A decade before these incidents, Rutgers men’s basketball coach Kevin Bannon was fired after it was revealed he forced players who missed free throws during practice to run sprints naked.

Morris claims when news of Rice scandal broke, Griffin joked about the fallout in a meeting with staff, claiming he could not coach students without saying the word “fuck.”

Saying the athletic director routinely made homophobic and racist comments during staff meetings, the complaint says Griffin offered a bizarre assurance to employees about the new Rutgers mascot. “Don’t worry, it won’t be gay,” Griffin is alleged to have said.

Morris claims to have reported Griffin’s comments to Gerald Massenburg, the university’s assistant chancellor of student life, but that nothing was done.

After Griffin threatened Morris and his staff, according to the complaint, Morris filed a formal complaint with human resources and went on medical leave in July 2014.

Morris claims he kept inquiring into Rutgers’ internal investigation into Griffin and the athletic program, eventually receiving a letter in May 2015 that directed him to return to work by a specific date.
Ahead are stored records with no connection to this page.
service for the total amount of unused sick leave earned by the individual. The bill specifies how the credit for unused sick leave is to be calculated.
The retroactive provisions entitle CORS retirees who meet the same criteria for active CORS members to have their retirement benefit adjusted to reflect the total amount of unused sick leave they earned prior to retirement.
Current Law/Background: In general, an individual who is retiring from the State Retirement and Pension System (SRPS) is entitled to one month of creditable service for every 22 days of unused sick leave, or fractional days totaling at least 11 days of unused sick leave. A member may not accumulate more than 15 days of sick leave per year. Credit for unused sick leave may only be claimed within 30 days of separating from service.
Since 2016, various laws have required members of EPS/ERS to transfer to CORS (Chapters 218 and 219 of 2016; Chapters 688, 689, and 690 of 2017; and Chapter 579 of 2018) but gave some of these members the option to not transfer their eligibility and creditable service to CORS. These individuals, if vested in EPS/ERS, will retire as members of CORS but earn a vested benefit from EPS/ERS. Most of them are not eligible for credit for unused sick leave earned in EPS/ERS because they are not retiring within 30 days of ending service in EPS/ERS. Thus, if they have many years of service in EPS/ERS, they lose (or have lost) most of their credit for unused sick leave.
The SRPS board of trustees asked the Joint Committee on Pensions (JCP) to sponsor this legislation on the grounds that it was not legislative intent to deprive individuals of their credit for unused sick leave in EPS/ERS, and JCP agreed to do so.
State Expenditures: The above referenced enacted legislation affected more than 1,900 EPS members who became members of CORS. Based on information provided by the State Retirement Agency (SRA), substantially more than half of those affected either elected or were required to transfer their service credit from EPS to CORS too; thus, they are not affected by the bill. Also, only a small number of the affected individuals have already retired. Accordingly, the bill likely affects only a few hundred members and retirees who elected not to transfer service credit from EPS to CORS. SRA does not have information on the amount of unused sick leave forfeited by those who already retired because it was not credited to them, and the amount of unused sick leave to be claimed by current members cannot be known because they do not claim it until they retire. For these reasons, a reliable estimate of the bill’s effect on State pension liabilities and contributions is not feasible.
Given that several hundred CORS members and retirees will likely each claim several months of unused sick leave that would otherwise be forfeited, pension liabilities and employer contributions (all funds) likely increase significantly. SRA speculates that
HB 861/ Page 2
One week later, he was fired, the complaint states.

Morris first brought the allegations to light in 2014, according to an article in the Rutgers Observer that quotes Griffin as having denied making discriminatory remarks during coaches’ meetings.

“I got nothing to hide,” Griffin said in the article. “My goal and the university’s goal is what’s in the best interest of the student athletes and our institution as a whole.”
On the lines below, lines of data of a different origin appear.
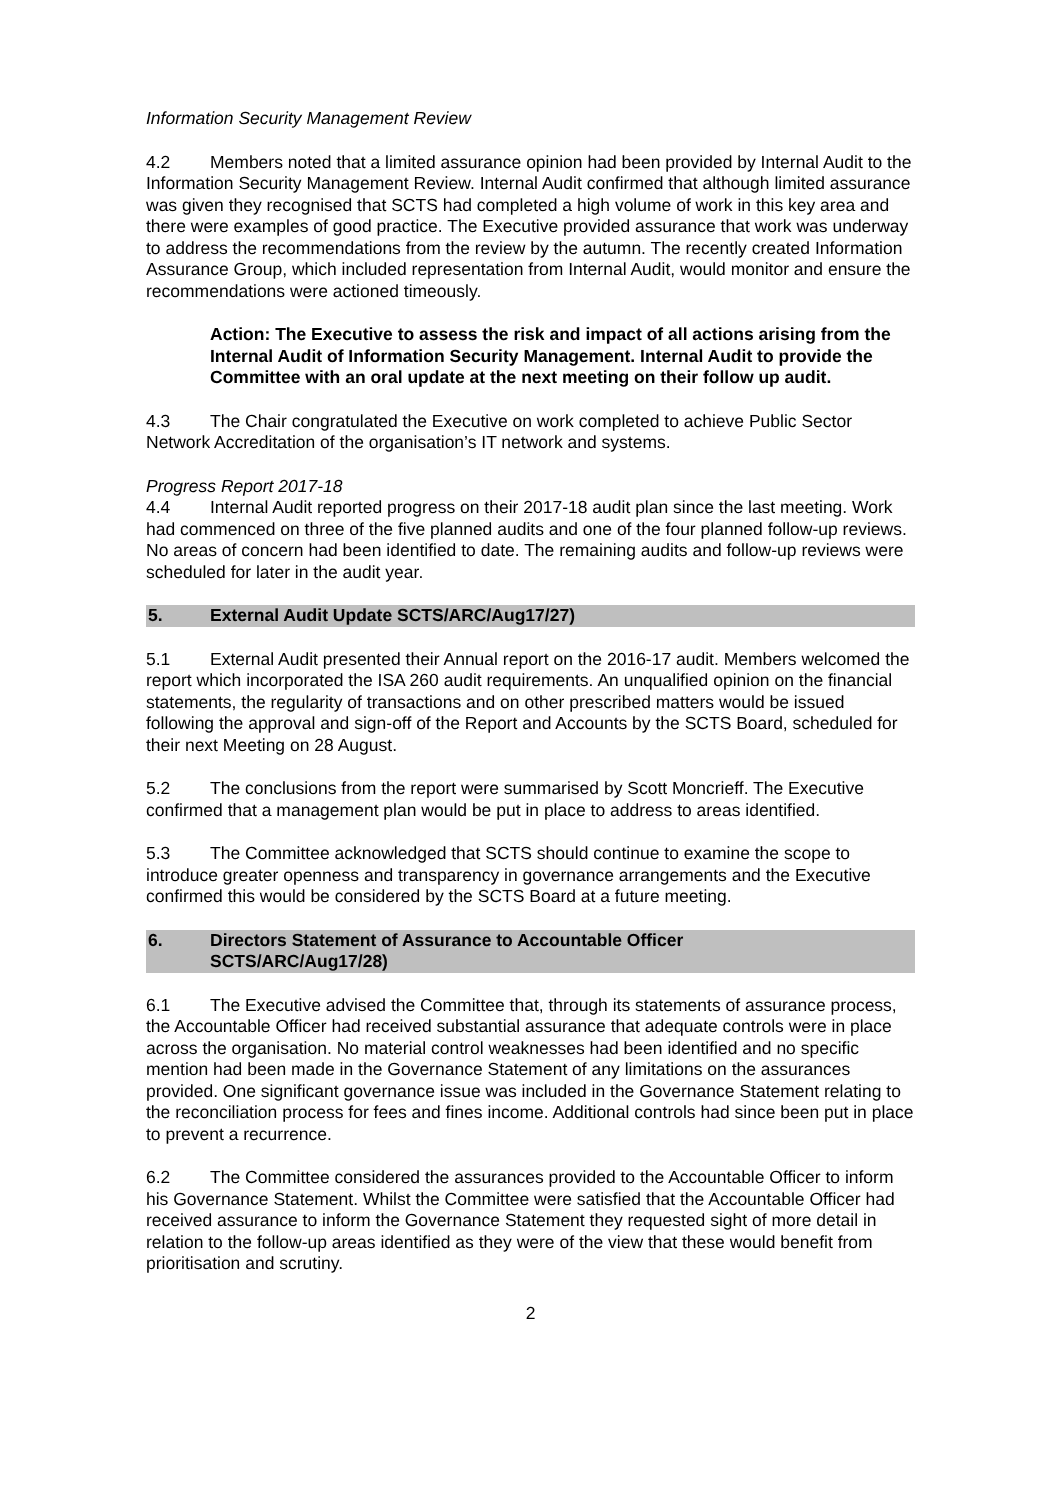Information Security Management Review
4.2 Members noted that a limited assurance opinion had been provided by Internal Audit to the Information Security Management Review. Internal Audit confirmed that although limited assurance was given they recognised that SCTS had completed a high volume of work in this key area and there were examples of good practice. The Executive provided assurance that work was underway to address the recommendations from the review by the autumn. The recently created Information Assurance Group, which included representation from Internal Audit, would monitor and ensure the recommendations were actioned timeously.
Action: The Executive to assess the risk and impact of all actions arising from the Internal Audit of Information Security Management. Internal Audit to provide the Committee with an oral update at the next meeting on their follow up audit.
4.3 The Chair congratulated the Executive on work completed to achieve Public Sector Network Accreditation of the organisation’s IT network and systems.
Progress Report 2017-18
4.4 Internal Audit reported progress on their 2017-18 audit plan since the last meeting. Work had commenced on three of the five planned audits and one of the four planned follow-up reviews. No areas of concern had been identified to date. The remaining audits and follow-up reviews were scheduled for later in the audit year.
5. External Audit Update SCTS/ARC/Aug17/27)
5.1 External Audit presented their Annual report on the 2016-17 audit. Members welcomed the report which incorporated the ISA 260 audit requirements. An unqualified opinion on the financial statements, the regularity of transactions and on other prescribed matters would be issued following the approval and sign-off of the Report and Accounts by the SCTS Board, scheduled for their next Meeting on 28 August.
5.2 The conclusions from the report were summarised by Scott Moncrieff. The Executive confirmed that a management plan would be put in place to address to areas identified.
5.3 The Committee acknowledged that SCTS should continue to examine the scope to introduce greater openness and transparency in governance arrangements and the Executive confirmed this would be considered by the SCTS Board at a future meeting.
6. Directors Statement of Assurance to Accountable Officer
SCTS/ARC/Aug17/28)
6.1 The Executive advised the Committee that, through its statements of assurance process, the Accountable Officer had received substantial assurance that adequate controls were in place across the organisation. No material control weaknesses had been identified and no specific mention had been made in the Governance Statement of any limitations on the assurances provided. One significant governance issue was included in the Governance Statement relating to the reconciliation process for fees and fines income. Additional controls had since been put in place to prevent a recurrence.
6.2 The Committee considered the assurances provided to the Accountable Officer to inform his Governance Statement. Whilst the Committee were satisfied that the Accountable Officer had received assurance to inform the Governance Statement they requested sight of more detail in relation to the follow-up areas identified as they were of the view that these would benefit from prioritisation and scrutiny.
2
The internal investigation into Griffin was never made public, but the new class action contends that the probe was “incomplete, flawed and biased,” and that Rutgers had an “indifference to the widespread discrimination.”
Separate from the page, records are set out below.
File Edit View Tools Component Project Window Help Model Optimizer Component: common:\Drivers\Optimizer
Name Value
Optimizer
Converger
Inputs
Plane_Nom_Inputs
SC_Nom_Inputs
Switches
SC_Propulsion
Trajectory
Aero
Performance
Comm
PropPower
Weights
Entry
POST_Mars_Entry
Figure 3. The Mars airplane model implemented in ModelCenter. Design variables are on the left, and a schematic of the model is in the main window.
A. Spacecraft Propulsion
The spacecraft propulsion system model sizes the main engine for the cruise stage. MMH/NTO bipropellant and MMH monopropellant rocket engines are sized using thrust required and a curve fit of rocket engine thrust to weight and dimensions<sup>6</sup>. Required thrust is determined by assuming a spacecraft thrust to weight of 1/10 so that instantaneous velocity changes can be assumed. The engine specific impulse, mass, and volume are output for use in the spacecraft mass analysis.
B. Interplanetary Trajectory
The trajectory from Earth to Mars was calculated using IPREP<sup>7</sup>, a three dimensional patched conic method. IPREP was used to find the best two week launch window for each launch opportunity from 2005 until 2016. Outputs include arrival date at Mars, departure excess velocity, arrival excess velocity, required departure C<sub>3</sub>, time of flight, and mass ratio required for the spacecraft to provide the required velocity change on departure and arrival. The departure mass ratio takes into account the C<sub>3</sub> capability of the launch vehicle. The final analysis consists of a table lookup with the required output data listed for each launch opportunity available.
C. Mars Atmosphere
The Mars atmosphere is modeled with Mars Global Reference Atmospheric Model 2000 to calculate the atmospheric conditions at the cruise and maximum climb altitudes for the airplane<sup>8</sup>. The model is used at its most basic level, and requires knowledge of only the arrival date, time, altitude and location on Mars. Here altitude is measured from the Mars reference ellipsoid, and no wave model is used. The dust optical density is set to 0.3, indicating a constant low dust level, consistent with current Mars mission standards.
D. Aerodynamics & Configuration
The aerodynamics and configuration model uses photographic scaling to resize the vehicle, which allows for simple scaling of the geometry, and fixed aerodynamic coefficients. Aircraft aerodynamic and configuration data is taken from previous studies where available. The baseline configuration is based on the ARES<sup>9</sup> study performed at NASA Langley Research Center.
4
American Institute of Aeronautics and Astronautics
Morris, who was hired in 2001, received a number of state athletic awards during his more than 15 years as the university’s women’s basketball coach.

No stranger to bias litigation, Morris sued Fordham University in 2003 while coaching the Bronx school’s women’s basketball team, claiming he was paid less than the men’s basketball coach and that the women’s program received inferior resources.

Morris says Rutgers found someone more in line with Griffin’s approach to take over coaching the women’s basketball team in his absence. The complaint quotes coach William Zasowski as calling one female referee a “cunt” in front of players and calling his female players “motherfuckers” when they made mistakes.

Zasowski allegedly referred to two of his senior players — Sharee Gordon and Jade Howard, both of whom are also plaintiffs in the lawsuit — as “dykes,” and said black players looked like they “combed their hair with firecrackers” and had a “nappy look.”

Gordon claims Zasowski refused to start her in another game after she complained and ordered her off a team bus. But the complaint says the other women on the team backed up Gordon, threatening to leave the bus as well if she was forced off.

Gordon says Griffin told her in response to the complaints that Zasowski “could do whatever he wanted to do as head coach.”

During a February 2016 meeting with Gordon and her mother, according to the complaint, Griffin dismissed the complaints and the bus incident, warning that pressing the issue would “affect her enrollment at Rutgers.”

The complaint also says the women’s basketball team was treated worse than the men’s team at Rutgers, receiving less equipment and having to pay more for travel to away games.

Rutgers lists its current women’s basketball coach as Ashley Cieplicki. The school noted in its statement that Zasowski is no longer affiliated with the university, but had been hired “to fill in owing to Morris’ 10-month absence.”

Morris and the student-athletes seek punitive damages, alleging retaliation, hostile work environment and disparate treatment on the basis of gender. They are represented by Kevin Barber with Niedweske Barber Hager in Morristown, New Jersey.